--- Materials provided Enclosed Below ---

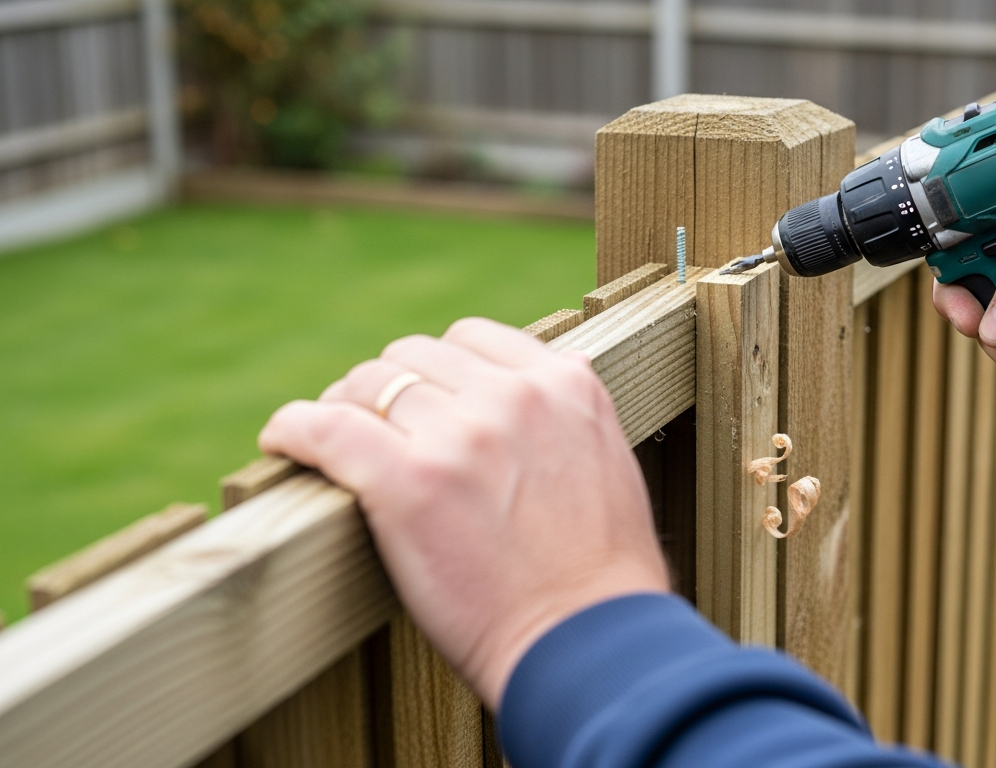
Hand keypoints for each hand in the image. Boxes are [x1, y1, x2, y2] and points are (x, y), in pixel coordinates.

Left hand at [258, 319, 669, 709]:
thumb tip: (556, 369)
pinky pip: (325, 428)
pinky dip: (294, 430)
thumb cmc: (600, 573)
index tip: (421, 399)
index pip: (473, 340)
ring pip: (368, 384)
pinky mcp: (407, 481)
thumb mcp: (608, 460)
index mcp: (565, 384)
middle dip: (389, 389)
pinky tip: (282, 442)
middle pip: (414, 357)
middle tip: (372, 428)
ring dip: (344, 407)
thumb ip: (571, 412)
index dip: (438, 370)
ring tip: (330, 442)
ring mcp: (459, 436)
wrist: (589, 640)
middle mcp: (513, 396)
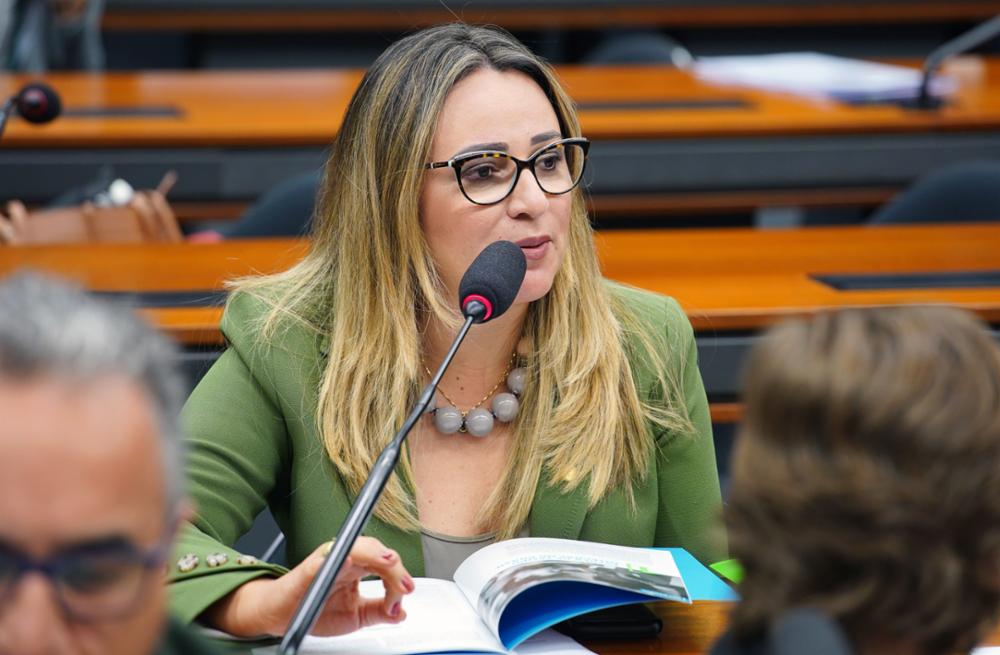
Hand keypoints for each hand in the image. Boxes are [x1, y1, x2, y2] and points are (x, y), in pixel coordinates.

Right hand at [203, 536, 414, 637]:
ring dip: (373, 553)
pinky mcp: (307, 570)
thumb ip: (378, 612)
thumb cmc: (315, 608)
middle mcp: (345, 559)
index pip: (385, 563)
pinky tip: (350, 562)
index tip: (407, 592)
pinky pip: (322, 561)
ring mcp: (326, 562)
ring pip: (354, 546)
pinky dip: (336, 560)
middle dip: (393, 565)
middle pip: (375, 550)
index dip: (400, 575)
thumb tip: (401, 612)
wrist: (281, 616)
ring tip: (387, 563)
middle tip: (403, 585)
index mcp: (358, 567)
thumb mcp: (355, 616)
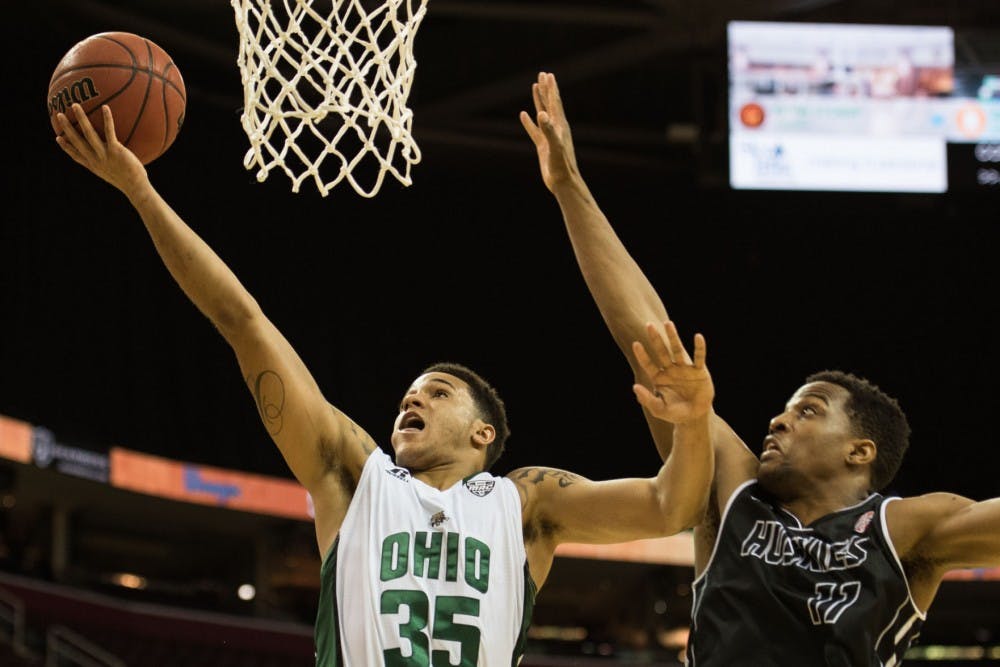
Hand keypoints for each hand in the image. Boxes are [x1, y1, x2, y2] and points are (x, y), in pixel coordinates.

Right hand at [55, 104, 149, 197]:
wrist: (135, 188)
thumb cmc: (130, 182)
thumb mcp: (115, 175)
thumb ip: (111, 166)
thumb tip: (116, 159)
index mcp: (93, 166)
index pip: (76, 155)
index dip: (66, 147)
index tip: (58, 138)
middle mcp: (95, 159)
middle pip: (76, 141)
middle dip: (66, 128)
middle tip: (59, 115)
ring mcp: (104, 154)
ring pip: (88, 133)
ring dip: (80, 119)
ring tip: (75, 106)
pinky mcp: (115, 150)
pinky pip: (110, 131)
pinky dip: (107, 119)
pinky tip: (105, 107)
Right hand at [519, 71, 579, 191]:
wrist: (563, 182)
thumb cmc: (561, 166)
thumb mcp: (554, 146)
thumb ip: (548, 130)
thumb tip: (541, 114)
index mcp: (560, 126)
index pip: (554, 103)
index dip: (551, 88)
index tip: (547, 75)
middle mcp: (555, 128)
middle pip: (550, 104)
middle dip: (546, 89)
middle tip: (542, 74)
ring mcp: (549, 136)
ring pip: (542, 113)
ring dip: (539, 100)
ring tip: (535, 87)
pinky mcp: (543, 146)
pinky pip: (534, 130)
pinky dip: (528, 121)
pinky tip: (523, 114)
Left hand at [631, 320, 713, 423]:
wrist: (695, 417)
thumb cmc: (675, 413)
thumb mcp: (659, 409)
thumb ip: (647, 399)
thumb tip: (634, 387)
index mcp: (659, 378)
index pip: (648, 364)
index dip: (642, 355)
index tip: (635, 343)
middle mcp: (671, 370)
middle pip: (661, 352)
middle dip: (655, 339)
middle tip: (649, 325)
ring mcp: (685, 369)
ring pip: (678, 350)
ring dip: (673, 337)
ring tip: (668, 323)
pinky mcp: (699, 371)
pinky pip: (699, 357)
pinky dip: (699, 348)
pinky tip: (698, 337)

--- End of Enclosed Materials provided ---

Problem statement ->
In the copy you write, the data above must appear exactly, with no pictures.

Written answer ->
Hand keypoints for each hand in the image. Boxes are [x1, y1, x2, y2] and points are (x, y), in pixel coordinates.

Left hand at [258, 319, 669, 709]:
thumb tip: (556, 369)
pinky pip: (325, 428)
pinky dip: (294, 430)
thumb cmc: (600, 573)
index tip: (421, 399)
index pip: (473, 340)
ring pip: (368, 384)
pinky mcp: (407, 481)
thumb mcp: (608, 460)
index mcp: (565, 384)
middle dip: (389, 389)
pinky tip: (282, 442)
middle pip: (414, 357)
middle tip: (372, 428)
ring dip: (344, 407)
thumb ip: (571, 412)
index dip: (438, 370)
ring tip: (330, 442)
ring mcp: (459, 436)
wrist: (589, 640)
middle mcp: (513, 396)
Hand keypoints for each hand in the image. Boxes are [x1, y1, x2, y2] and points are (x, y), in pixel coordinates.

Right hand at [203, 536, 414, 637]:
ring dip: (373, 553)
pinky mcp: (307, 570)
thumb ip: (378, 612)
thumb cmc: (315, 608)
middle mcp: (345, 559)
index pip: (385, 563)
pinky tip: (350, 562)
index tip: (407, 592)
pinky pip: (322, 561)
ring mcp: (326, 562)
ring pip: (354, 546)
pinky dip: (336, 560)
middle dip: (393, 565)
middle pip: (375, 550)
index dip: (400, 575)
thumb tip: (401, 612)
wrist: (281, 616)
ring tip: (387, 563)
middle tip: (403, 585)
index mcp: (358, 567)
thumb mcp: (355, 616)
Hand keypoints for each hand in the image. Boxes are [x1, y1, x2, y2] and points are (x, y), in pixel coordinates.

Right hand at [55, 104, 149, 197]:
wrist: (135, 188)
thumb cmc: (130, 182)
thumb mcp: (115, 175)
thumb ip: (111, 166)
thumb tip: (116, 159)
index mcp: (93, 166)
index pip: (76, 155)
index dip: (66, 147)
index tip: (58, 138)
middle mcp: (95, 159)
middle pip: (76, 141)
middle dip: (66, 128)
middle tip: (59, 115)
ring mcp: (104, 154)
ring pip: (88, 133)
ring dip: (80, 119)
ring tip: (75, 106)
pinky mcp: (115, 150)
pinky pip: (110, 131)
pinky dip: (107, 119)
pinky tip: (105, 107)
Right hand at [519, 71, 579, 191]:
wrist: (563, 182)
thumb cmc: (561, 166)
thumb mcp: (554, 146)
thumb ip: (548, 130)
thumb tip: (541, 114)
index mcp: (560, 126)
index pip: (554, 103)
index dip: (551, 88)
index tip: (547, 75)
middle mcp: (555, 128)
middle pip: (550, 104)
middle dip: (546, 89)
middle tip: (542, 74)
ring mcp: (549, 136)
ring pip: (542, 113)
ring dip: (539, 100)
ring tip: (535, 87)
pinky mcp: (543, 146)
pinky pip: (534, 130)
pinky dip: (528, 121)
pinky tip: (523, 114)
Left hand at [631, 320, 713, 423]:
wrist: (695, 417)
thumb cmc: (675, 413)
thumb mcp: (659, 409)
thumb ip: (647, 399)
thumb tip: (634, 387)
index mcp: (659, 378)
index pip: (648, 364)
index dip: (642, 355)
index tip: (635, 343)
middle mcp: (671, 370)
middle pip: (661, 352)
middle dip: (655, 339)
middle tip: (649, 325)
ring mcp: (685, 369)
ring pip: (678, 350)
ring dip: (673, 337)
ring tip: (668, 323)
pinky mcp: (699, 371)
pinky pip: (699, 357)
pinky dip: (699, 348)
pinky tip: (698, 337)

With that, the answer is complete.